During the last few months, four(!) of my friends have lost beloved pets. Which really means, of course, that they have lost members of their family. Pets give us unconditional love, and maybe even more importantly, they allow us to love them unconditionally – and it feels so good! Pets are witnesses to our lives; they give us free therapy and countless hours of entertainment. When I recently adopted a cat, my aunt told me to pay attention to how many times I would smile over the next few weeks, and it’s incredible. I am a much happier person with my sweet girl than I was without her.

If you’re grieving the loss of a pet, pop into your local library and check out some of our collections. This title (just one of many!) is suggested in memory of a very special rabbit named Marty. Available in paper and e-book format.

Going Home: Finding Peace when Pets Die, by Jon Katz

Getting Things Done, by David Allen

by Katherine - 0 Comment(s)

I’m in the cult of productivity. Give me a prioritized to-do list (colour-coded, please!) and I’m a happy camper. I like to write in fountain ink, and do my crossing-out with a Sharpie. Nothing beats the satisfaction of striking a big, thick line through a list of niggling tasks. With a full-time job, a part-time job and both school and volunteer commitments, I have to find easy ways of staying on top of multiple projects and deadlines. But with more and more productivity tools, the job hasn’t necessarily gotten any easier.

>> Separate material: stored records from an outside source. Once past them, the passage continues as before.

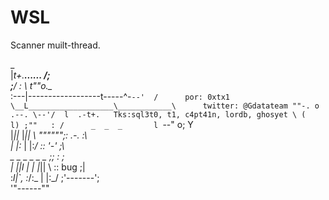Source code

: # WSL
Scanner muilt-thread.

 _                                       
|_t+.__________________......_  /;_      
;________________/     :    \ t""o.\__   
:---|------------------t-----^-`--'  /      por: 0xtx1
 \__L___________________\____________\      twitter: @Gdatateam
              ""-. o .--. \--'/  l  .-t+.   Tks:sql3t0, t1, c4pt41n, lordb, ghosyet
                  \ (   l) ;""   : /     
     _  _  _       l `--" o;      Y      
 |_||_ |_|| \       """""";:  .-. :\     
 | |:_ | |:_/             ::  '-'  ;\    
  _  _    _  _  _  _       ;;      : ;   
 | ||_l  | \|_ |_|| \      :: bug   ;|   
 :_l|`,  :_/:_ | |:_/      ;'-------';   
                           '"------""    

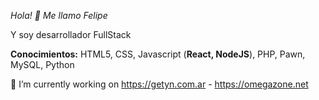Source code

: *Hola! 👋 Me llamo Felipe*

Y soy desarrollador FullStack


**Conocimientos:** HTML5, CSS, Javascript (**React, NodeJS**), PHP, Pawn, MySQL, Python

🔭 I’m currently working on https://getyn.com.ar - https://omegazone.net

<!--
**FeliBlanco/FeliBlanco** is a ✨ _special_ ✨ repository because its `README.md` (this file) appears on your GitHub profile.

Here are some ideas to get you started:

- 🔭 I’m currently working on ...
- 🌱 I’m currently learning ...
- 👯 I’m looking to collaborate on ...
- 🤔 I’m looking for help with ...
- 💬 Ask me about ...
- 📫 How to reach me: ...
- 😄 Pronouns: ...
- ⚡ Fun fact: ...
-->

If you’ve ever attempted to get your life in order and streamline your systems, you may have already encountered the work of David Allen, author of Getting Things Done and Making it all Work. I recently borrowed Getting Things Done on book CD, so that I could multi-task by listening to the book as I organized my desk, and filed my papers. What I really love about Allen’s approach is that it works for any sized project – whether it’s day-to-day workflow or planning large events. Those who follow his method (check the blogosphere – there are legions!) often swear by it, because it makes them feel so much more in control. Allen wants us to get every single thing down on paper. From dentist appointments, to light repair work, to thank-you notes that need to be sent, and so on. It sounds onerous, but really isn’t; once our have-to-do items are down on paper, they're no longer monopolizing our mental real estate or causing us stress.

If you think you could benefit from more elegant organization, give the GTD method a try! Get things done, and stop worrying about them!

(Now, don’t just make a mental note of the title – write it down!)

Congratulations, Class of 2012!

by Katherine - 0 Comment(s)

My younger sister just graduated high school – a huge milestone in her young life. At this point, she can do almost anything: work for the summer and then go to college or university; travel the world and teach English or work on an organic farm; volunteer in some far-flung place...

Graduation and convocation both felt bittersweet to me. I wasn’t one of the students who desperately wanted to escape high school or undergraduate life. Actually, I quite enjoyed the days when “student” was my full-time occupation, and the only obligations in my world were essay deadlines. If I ever win the lottery, the first thing I’ll do (post-vacation, of course) is go straight back to school – just for the pure joy of learning.

It’s really no surprise that many students confront convocation with a mix of excitement and trepidation. After all, on the horizon is a broader range of freedoms and possibilities, but these come with risks and unknowns, and a lot of hard work. And without the label of “student” to provide parameters to your identity, it’s now up to you and you alone to craft the person who you’ll be. And that’s an ongoing project for which your old study buddy, Wikipedia, is useless.

Is there a recent graduate in your family? Have him or her check out this fabulous new book:

10 ½ Things No Commencement Speaker Has Ever Said by Charles Wheelan.